Bocejo e desvio a atenção, encarando os rabiscos em meu caderno. Encosto a cabeça na janela, apenas ouvindo o que ela continua falando e não mudando em nada a minha expressão depois de ouvir uma pergunta.

— 1988 — Uma voz masculina a responde.

— 89 — Meu murmúrio parece mais alto que o normal depois que a sala fica em silêncio com a resposta anterior.

— O que disse?

Pisco diversas vezes, voltando a encarar a professora e repudiar alguns olhares que se voltam para mim. Por que parece tão atípico? Seria porque ninguém nunca responde as perguntas que os professores fazem? Ou porque fui a única que falou a resposta certa quando ninguém mais faz questão de saber sobre isso?

— Novembro de 1989. A queda do muro de Berlim.

Brinco com o lápis em minhas mãos e dou de ombros discretamente.

— Muito bem, senhorita...

— Sheppard — abro o sorriso mais falso que consigo, fingindo gostar do sobrenome.

— Ano da morte de Josef Stalin — Ela caminha de um lado para o outro. — Alguém?

— 1953 — A mesma voz que respondeu a pergunta anterior incorreta, diz.

Sou obrigada a direcionar os olhos para a figura que se encontra do outro lado da classe, por sinal, me encarando com desdém.

— Gripe espanhola? — A professora faz outra pergunta.

— De 1918 a 1920 — respondo, como se fosse um jogo de pingue-pongue.

— Torres Gêmeas? — mais uma pergunta.

— 11 de setembro de 2001 — e ele responde. Mais uma vez.

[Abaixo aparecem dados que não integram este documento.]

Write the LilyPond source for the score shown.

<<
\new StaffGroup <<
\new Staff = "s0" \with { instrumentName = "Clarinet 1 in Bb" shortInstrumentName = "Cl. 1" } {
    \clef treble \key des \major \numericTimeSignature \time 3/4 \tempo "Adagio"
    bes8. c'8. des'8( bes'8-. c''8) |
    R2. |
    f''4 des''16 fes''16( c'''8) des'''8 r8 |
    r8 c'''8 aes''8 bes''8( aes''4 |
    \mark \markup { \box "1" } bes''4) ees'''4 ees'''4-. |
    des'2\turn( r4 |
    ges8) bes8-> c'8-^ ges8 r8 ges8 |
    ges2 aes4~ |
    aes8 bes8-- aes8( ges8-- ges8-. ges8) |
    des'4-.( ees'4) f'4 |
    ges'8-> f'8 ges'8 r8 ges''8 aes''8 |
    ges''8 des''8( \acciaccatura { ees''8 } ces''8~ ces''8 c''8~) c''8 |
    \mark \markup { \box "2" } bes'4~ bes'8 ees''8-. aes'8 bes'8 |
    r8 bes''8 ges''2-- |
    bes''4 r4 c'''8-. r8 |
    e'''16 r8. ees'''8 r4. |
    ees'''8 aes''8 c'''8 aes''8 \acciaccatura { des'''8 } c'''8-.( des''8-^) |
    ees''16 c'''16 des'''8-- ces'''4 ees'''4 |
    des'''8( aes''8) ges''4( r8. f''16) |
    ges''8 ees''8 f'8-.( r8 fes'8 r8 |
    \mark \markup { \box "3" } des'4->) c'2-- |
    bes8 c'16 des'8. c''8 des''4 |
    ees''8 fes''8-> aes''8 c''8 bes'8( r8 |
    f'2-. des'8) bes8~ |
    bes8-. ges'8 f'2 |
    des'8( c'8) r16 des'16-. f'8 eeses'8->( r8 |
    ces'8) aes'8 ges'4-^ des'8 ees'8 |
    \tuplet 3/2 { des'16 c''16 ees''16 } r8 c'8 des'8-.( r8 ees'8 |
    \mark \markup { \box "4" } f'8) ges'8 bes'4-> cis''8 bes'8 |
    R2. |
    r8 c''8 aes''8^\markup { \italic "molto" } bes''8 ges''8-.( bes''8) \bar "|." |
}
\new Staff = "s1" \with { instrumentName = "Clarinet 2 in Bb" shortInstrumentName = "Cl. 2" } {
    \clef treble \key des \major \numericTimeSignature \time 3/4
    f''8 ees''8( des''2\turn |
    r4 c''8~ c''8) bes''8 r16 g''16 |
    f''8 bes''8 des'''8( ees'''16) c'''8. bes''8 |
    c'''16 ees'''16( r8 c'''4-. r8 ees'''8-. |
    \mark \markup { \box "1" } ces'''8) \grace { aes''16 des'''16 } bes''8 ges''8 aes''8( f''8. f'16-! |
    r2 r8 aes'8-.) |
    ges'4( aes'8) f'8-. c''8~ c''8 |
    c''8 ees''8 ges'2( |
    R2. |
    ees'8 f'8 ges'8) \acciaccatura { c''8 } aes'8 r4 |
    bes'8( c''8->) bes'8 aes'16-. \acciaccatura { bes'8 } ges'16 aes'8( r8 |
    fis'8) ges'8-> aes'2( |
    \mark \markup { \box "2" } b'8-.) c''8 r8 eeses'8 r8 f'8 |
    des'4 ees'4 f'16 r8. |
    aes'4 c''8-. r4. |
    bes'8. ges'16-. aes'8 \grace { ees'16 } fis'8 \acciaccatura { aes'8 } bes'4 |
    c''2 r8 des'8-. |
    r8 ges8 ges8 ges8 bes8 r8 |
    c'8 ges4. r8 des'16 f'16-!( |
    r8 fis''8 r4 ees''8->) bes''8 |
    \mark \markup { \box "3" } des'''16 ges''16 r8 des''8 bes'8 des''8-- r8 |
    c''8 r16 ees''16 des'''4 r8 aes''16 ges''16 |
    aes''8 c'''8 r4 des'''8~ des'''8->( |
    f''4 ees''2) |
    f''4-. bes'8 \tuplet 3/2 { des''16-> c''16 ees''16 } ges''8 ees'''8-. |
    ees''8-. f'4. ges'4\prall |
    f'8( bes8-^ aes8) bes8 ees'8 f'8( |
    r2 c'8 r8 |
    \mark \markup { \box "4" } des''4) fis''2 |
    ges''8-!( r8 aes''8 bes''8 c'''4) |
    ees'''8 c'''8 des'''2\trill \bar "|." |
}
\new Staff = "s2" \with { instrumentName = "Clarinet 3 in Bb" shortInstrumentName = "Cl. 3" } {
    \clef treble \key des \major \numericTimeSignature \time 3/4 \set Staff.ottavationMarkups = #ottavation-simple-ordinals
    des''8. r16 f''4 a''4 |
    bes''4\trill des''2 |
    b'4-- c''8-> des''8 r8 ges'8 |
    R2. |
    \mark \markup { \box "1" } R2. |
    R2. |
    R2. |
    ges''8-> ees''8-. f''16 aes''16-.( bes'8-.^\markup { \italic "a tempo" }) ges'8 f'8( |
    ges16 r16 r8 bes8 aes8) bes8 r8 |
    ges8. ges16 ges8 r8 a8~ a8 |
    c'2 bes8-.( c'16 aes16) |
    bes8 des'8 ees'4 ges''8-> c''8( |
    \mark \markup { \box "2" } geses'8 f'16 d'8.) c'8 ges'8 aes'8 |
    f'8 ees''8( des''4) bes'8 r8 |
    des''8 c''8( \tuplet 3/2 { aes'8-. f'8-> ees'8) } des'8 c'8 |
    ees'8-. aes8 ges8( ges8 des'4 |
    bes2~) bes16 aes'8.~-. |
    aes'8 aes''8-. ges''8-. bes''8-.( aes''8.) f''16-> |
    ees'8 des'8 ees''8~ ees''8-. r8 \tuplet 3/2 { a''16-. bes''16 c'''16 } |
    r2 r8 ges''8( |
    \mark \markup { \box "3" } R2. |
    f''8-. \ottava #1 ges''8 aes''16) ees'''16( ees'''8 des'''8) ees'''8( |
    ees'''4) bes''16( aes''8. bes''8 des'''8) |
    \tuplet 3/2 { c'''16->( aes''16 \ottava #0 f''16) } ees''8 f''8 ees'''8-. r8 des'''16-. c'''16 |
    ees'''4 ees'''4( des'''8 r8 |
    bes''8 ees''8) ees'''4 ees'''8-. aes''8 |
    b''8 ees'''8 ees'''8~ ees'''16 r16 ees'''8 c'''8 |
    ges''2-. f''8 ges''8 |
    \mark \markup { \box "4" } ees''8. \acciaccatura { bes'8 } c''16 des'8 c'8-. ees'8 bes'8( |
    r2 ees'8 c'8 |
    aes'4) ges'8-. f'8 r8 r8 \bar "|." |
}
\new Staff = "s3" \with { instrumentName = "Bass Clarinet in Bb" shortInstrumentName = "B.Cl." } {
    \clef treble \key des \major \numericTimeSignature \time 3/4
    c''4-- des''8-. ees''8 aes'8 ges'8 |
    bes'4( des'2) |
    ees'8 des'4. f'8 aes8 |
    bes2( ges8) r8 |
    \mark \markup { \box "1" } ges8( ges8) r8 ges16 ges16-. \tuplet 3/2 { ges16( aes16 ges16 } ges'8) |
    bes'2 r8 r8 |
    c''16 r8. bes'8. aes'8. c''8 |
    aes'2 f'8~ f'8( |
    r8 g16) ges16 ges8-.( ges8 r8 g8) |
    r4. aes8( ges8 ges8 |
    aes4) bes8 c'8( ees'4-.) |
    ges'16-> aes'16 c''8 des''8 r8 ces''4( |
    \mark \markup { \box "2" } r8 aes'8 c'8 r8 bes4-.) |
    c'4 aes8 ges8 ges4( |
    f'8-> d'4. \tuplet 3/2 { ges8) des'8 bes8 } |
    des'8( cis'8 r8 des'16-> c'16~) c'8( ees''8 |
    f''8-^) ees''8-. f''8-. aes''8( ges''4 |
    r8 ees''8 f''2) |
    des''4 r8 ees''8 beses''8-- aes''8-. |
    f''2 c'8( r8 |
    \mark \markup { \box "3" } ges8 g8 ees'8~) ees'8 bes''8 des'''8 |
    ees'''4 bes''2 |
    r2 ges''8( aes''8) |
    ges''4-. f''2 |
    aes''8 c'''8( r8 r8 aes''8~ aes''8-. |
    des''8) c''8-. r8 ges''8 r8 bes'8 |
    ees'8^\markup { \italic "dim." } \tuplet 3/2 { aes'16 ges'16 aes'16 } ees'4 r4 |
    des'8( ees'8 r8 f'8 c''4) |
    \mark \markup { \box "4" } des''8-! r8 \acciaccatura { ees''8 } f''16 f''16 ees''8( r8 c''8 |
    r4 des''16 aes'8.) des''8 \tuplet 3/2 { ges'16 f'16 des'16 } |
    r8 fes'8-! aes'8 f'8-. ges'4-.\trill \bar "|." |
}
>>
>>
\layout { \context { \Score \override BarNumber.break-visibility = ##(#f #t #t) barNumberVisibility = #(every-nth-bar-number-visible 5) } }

Sem perceber, parte inicial da aula acabou se transformando num duelo para ver quem obtinha mais respostas certas e foi nesse ponto, que a senhorita Wesphal decidiu prosseguir com outro tema que não fosse acontecimentos históricos.
Não vou dizer que não senti a fúria em sua voz cada vez que respondia, percebi que ele realmente estava me desafiando. Não gosto quando duvidam da minha capacidade de fazer algo, muito menos um garoto qualquer.
Pelo que aconteceu aqui, já percebi que se eu continuar com esse espírito de competitividade, vai ser bem complicado me dar bem com as pessoas. Para ser sincera, é mais fácil o Led Zeppelin voltar do que eu fazer amigos.